(Stored items)
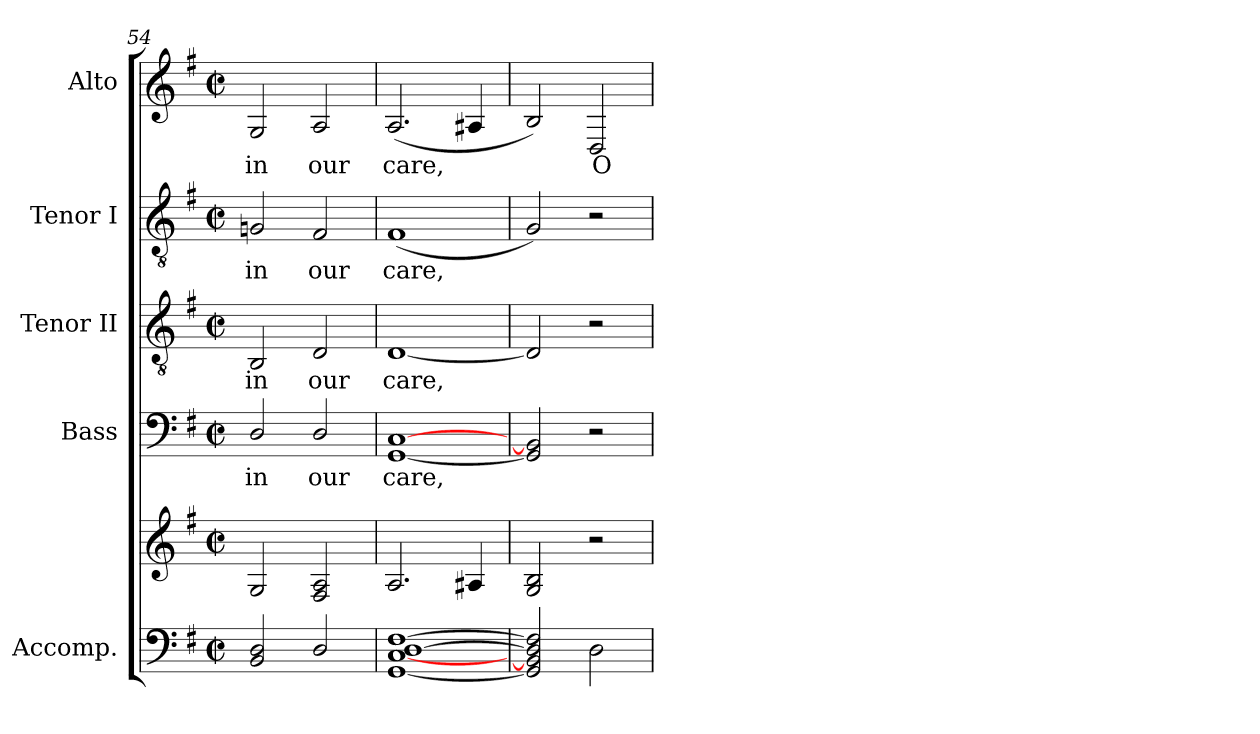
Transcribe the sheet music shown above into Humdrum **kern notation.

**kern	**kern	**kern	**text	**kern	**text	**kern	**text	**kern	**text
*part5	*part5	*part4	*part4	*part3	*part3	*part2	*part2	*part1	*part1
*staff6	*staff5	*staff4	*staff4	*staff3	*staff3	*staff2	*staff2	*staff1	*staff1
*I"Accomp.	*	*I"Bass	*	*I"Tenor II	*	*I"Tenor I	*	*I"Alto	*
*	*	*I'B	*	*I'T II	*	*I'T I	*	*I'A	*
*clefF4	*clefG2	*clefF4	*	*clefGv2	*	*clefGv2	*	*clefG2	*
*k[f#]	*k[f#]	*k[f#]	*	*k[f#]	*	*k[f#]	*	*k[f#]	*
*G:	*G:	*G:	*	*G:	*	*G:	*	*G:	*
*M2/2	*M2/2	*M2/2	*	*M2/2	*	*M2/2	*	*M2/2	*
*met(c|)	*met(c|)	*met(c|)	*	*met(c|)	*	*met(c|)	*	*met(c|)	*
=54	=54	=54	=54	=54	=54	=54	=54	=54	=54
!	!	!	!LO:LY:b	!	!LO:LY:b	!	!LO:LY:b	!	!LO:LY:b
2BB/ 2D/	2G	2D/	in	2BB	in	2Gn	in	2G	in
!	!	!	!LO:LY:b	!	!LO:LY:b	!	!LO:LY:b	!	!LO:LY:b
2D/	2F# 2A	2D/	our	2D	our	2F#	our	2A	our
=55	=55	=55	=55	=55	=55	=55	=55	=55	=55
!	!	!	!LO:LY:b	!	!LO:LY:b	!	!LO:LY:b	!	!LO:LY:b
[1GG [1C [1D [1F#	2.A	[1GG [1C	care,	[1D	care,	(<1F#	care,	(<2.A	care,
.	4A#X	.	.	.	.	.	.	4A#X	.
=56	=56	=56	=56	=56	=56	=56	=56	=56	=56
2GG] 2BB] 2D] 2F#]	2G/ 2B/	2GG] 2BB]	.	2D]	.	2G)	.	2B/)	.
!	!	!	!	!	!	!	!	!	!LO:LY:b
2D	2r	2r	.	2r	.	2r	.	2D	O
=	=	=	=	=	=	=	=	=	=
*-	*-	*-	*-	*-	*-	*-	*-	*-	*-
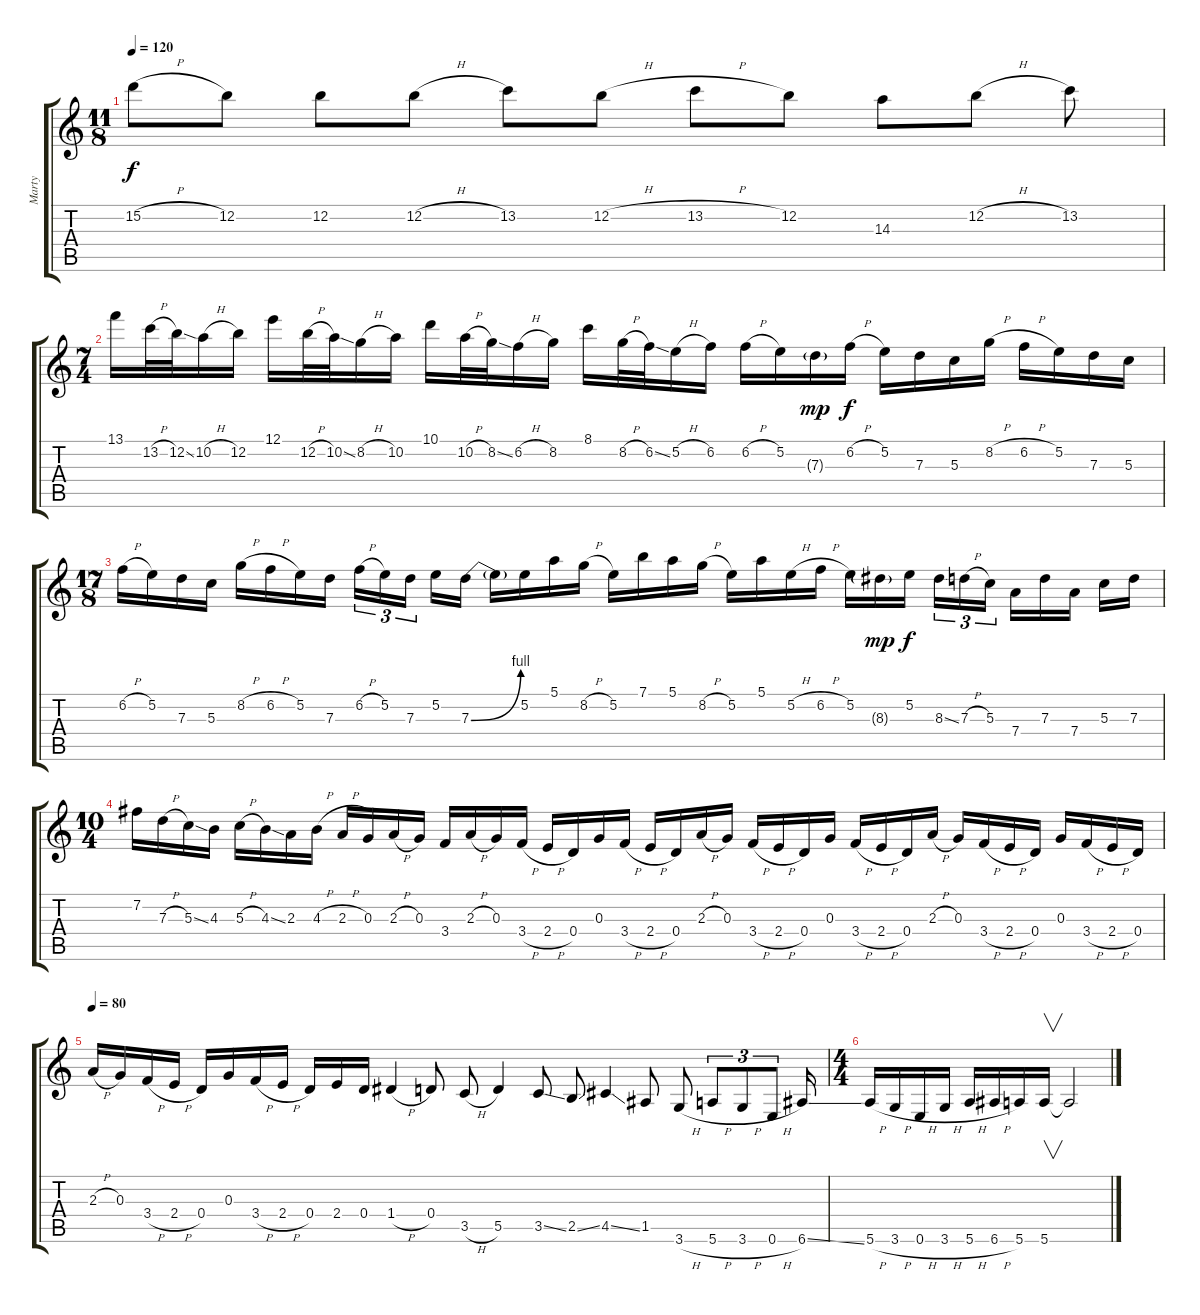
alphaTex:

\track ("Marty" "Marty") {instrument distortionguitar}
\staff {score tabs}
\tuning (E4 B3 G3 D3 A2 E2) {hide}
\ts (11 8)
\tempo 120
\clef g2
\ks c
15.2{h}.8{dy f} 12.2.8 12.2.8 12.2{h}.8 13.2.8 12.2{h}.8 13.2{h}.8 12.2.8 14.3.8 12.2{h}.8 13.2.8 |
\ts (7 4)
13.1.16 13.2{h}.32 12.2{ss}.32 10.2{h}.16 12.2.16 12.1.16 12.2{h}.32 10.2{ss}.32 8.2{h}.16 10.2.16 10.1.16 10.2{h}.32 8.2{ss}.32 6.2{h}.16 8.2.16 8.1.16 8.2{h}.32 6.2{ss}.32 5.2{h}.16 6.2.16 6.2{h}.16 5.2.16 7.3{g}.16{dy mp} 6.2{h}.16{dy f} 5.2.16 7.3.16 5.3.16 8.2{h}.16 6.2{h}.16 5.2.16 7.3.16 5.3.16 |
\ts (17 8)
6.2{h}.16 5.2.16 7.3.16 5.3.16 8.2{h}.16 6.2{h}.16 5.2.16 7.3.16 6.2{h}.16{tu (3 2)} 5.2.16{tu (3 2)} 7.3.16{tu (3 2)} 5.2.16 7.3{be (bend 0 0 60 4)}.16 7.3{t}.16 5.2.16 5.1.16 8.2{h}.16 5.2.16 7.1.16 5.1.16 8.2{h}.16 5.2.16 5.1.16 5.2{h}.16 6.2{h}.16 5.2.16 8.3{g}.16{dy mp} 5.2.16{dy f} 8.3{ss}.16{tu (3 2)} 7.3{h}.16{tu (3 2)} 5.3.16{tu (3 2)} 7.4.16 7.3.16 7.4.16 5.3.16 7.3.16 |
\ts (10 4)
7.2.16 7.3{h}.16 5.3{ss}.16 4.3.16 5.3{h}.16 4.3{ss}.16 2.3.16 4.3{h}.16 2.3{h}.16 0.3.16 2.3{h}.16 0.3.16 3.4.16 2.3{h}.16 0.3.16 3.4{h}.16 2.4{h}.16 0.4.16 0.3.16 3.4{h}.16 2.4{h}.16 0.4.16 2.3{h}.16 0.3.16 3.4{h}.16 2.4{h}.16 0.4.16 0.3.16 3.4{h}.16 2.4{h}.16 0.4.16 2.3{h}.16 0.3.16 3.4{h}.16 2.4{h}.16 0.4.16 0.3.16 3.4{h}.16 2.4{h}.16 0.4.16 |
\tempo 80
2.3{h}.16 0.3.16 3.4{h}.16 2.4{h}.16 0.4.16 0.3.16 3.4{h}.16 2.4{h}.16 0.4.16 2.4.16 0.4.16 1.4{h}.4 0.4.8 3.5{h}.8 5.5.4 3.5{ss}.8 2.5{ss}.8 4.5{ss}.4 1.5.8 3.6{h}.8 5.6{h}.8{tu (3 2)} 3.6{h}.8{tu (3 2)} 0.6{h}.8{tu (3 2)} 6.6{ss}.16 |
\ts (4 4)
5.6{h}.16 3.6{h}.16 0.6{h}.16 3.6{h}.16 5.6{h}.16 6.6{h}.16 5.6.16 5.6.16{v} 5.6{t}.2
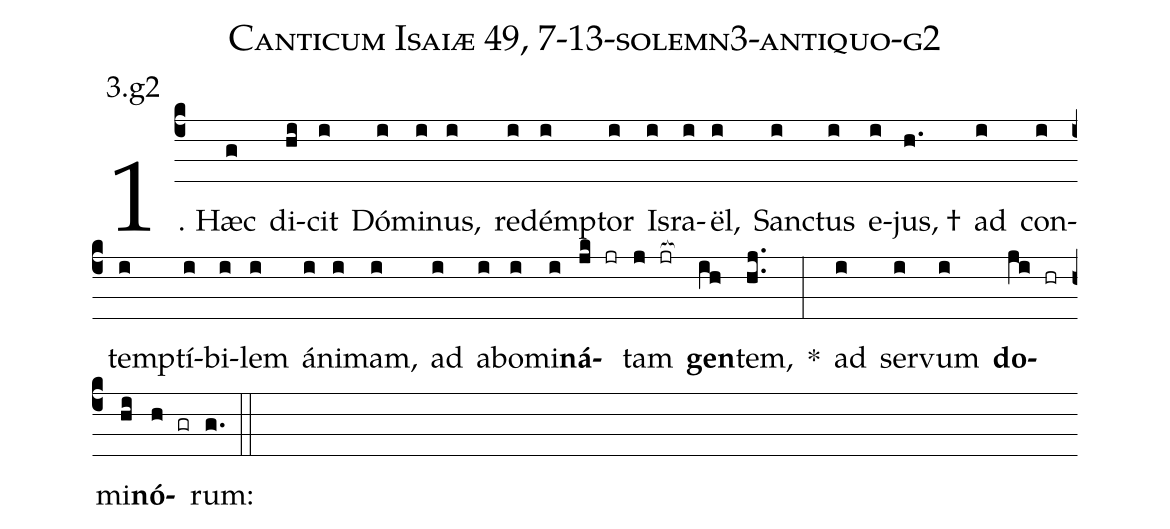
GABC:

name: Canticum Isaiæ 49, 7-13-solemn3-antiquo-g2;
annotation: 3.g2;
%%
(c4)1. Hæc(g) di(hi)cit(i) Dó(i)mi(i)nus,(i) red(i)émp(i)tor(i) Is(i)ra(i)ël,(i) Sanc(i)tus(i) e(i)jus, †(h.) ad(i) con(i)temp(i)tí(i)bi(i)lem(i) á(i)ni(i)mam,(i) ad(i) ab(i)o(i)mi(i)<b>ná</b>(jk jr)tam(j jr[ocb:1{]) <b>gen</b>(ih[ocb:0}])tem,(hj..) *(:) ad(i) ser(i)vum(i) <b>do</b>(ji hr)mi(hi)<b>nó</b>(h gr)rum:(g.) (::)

▶ **PROBLEM STATEMENT**: State how many lines of the data above contain the string "kern". Give only the number.

▶ **WORKED ANSWER**: 2